PROBLEM TO WORK ON: The listing below should be printed exactly, though its pictures must not be.

DATA EXTRACT:
%%

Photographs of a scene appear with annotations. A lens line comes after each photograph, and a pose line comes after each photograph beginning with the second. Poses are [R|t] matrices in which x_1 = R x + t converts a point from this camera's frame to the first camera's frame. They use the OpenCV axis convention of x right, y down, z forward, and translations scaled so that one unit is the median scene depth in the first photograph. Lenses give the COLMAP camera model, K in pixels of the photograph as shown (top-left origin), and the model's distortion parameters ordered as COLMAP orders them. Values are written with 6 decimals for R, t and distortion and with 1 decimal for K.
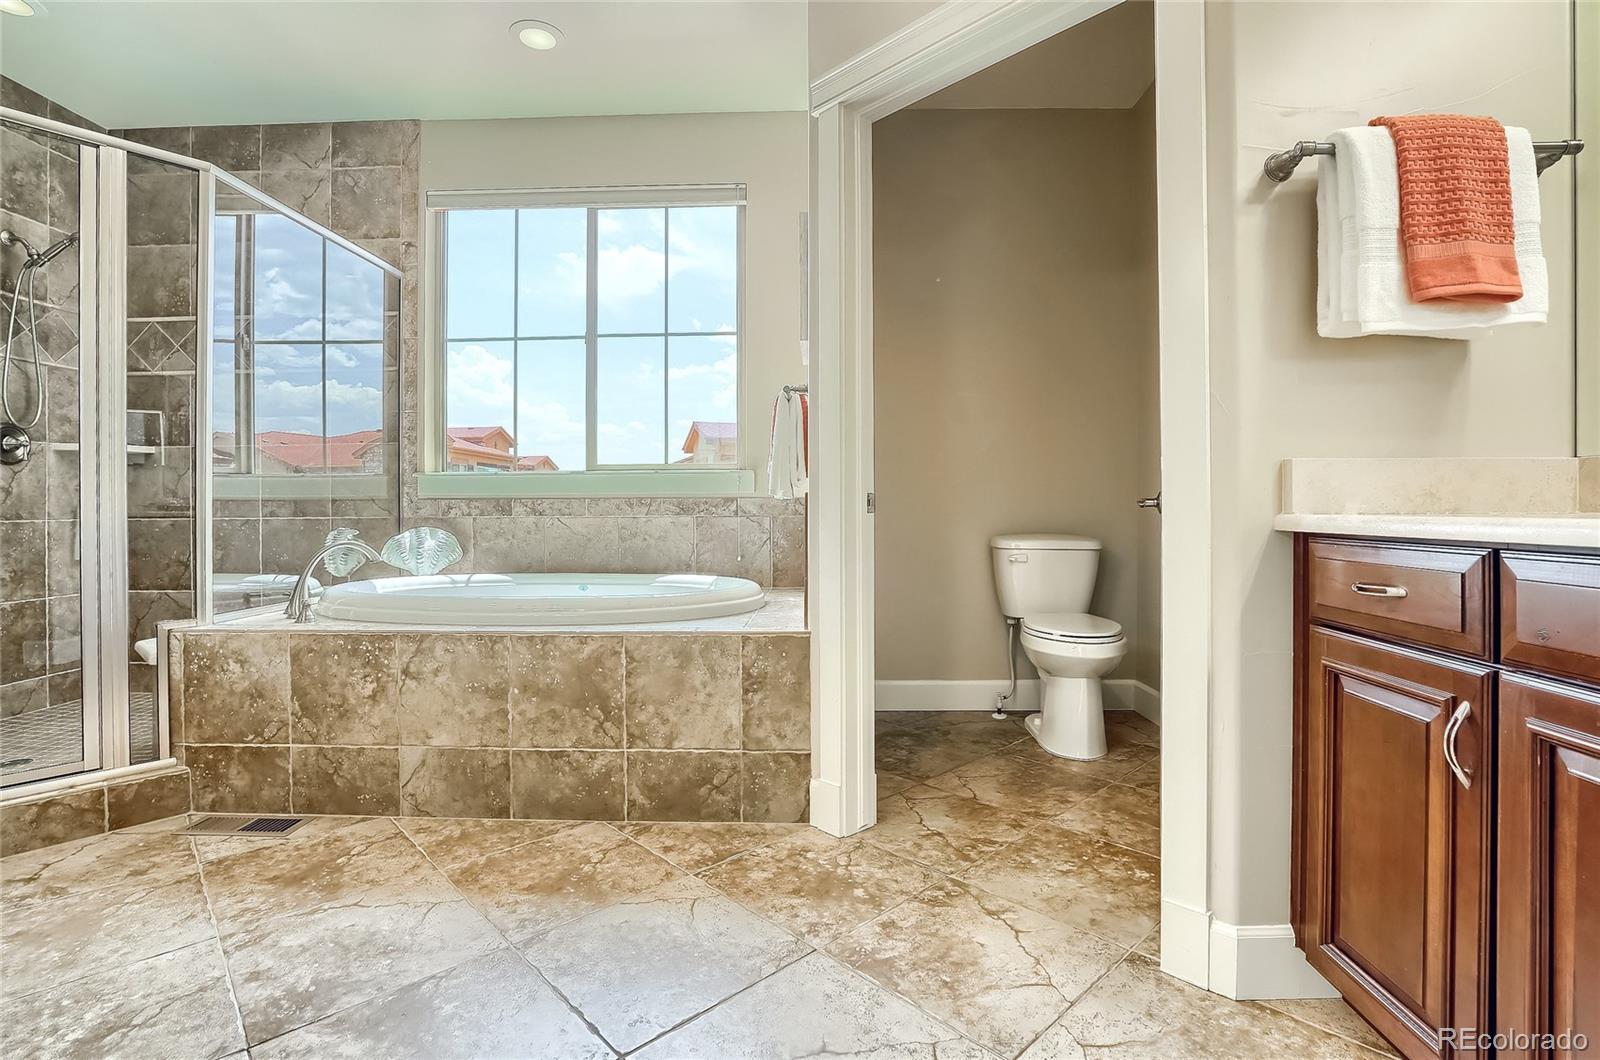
lens RADIAL K [[755.4, 0, 798.1], [0, 755.4, 514.3], [0, 0, 1]] dist [-0.051118, 0.001348]
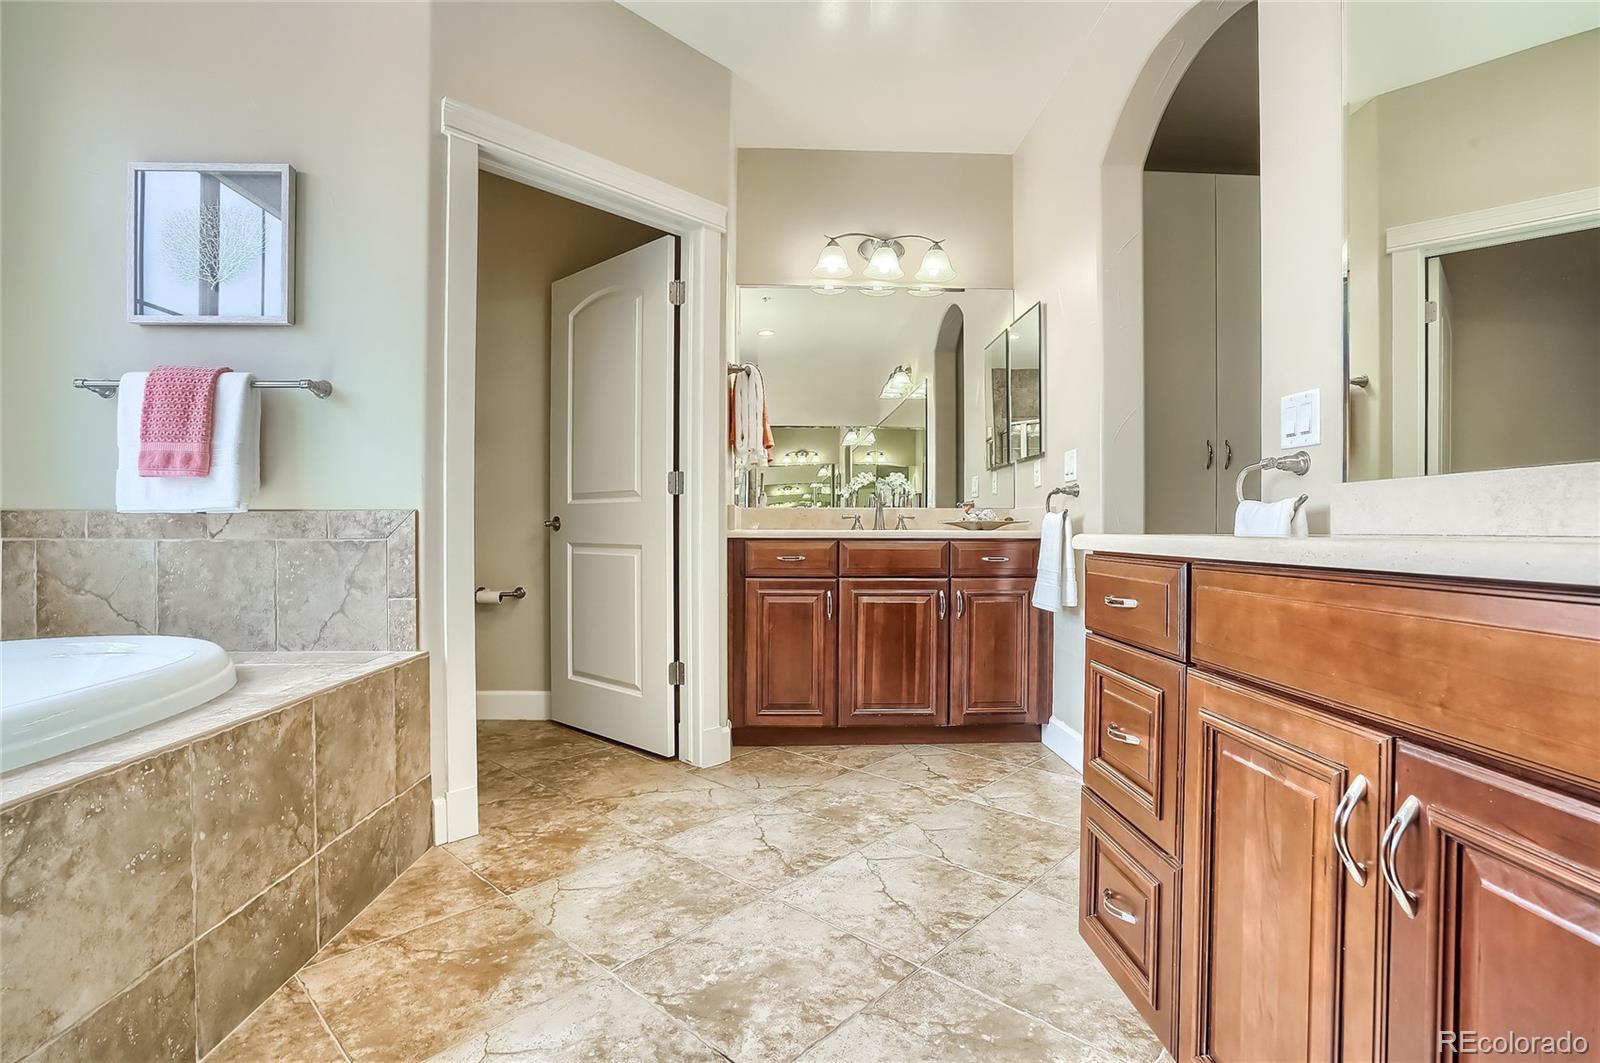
lens RADIAL K [[834.3, 0, 799.7], [0, 834.3, 529.0], [0, 0, 1]] dist [0.000444, 0.002458]
pose [[-0.080237, -0.004648, 0.996765, -1.082677], [0.000139, 0.999989, 0.004674, -0.007361], [-0.996776, 0.000514, -0.080235, 0.594158]]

%%

FINAL ANSWER:
Photographs of a scene appear with annotations. A lens line comes after each photograph, and a pose line comes after each photograph beginning with the second. Poses are [R|t] matrices in which x_1 = R x + t converts a point from this camera's frame to the first camera's frame. They use the OpenCV axis convention of x right, y down, z forward, and translations scaled so that one unit is the median scene depth in the first photograph. Lenses give the COLMAP camera model, K in pixels of the photograph as shown (top-left origin), and the model's distortion parameters ordered as COLMAP orders them. Values are written with 6 decimals for R, t and distortion and with 1 decimal for K.
lens RADIAL K [[755.4, 0, 798.1], [0, 755.4, 514.3], [0, 0, 1]] dist [-0.051118, 0.001348]
lens RADIAL K [[834.3, 0, 799.7], [0, 834.3, 529.0], [0, 0, 1]] dist [0.000444, 0.002458]
pose [[-0.080237, -0.004648, 0.996765, -1.082677], [0.000139, 0.999989, 0.004674, -0.007361], [-0.996776, 0.000514, -0.080235, 0.594158]]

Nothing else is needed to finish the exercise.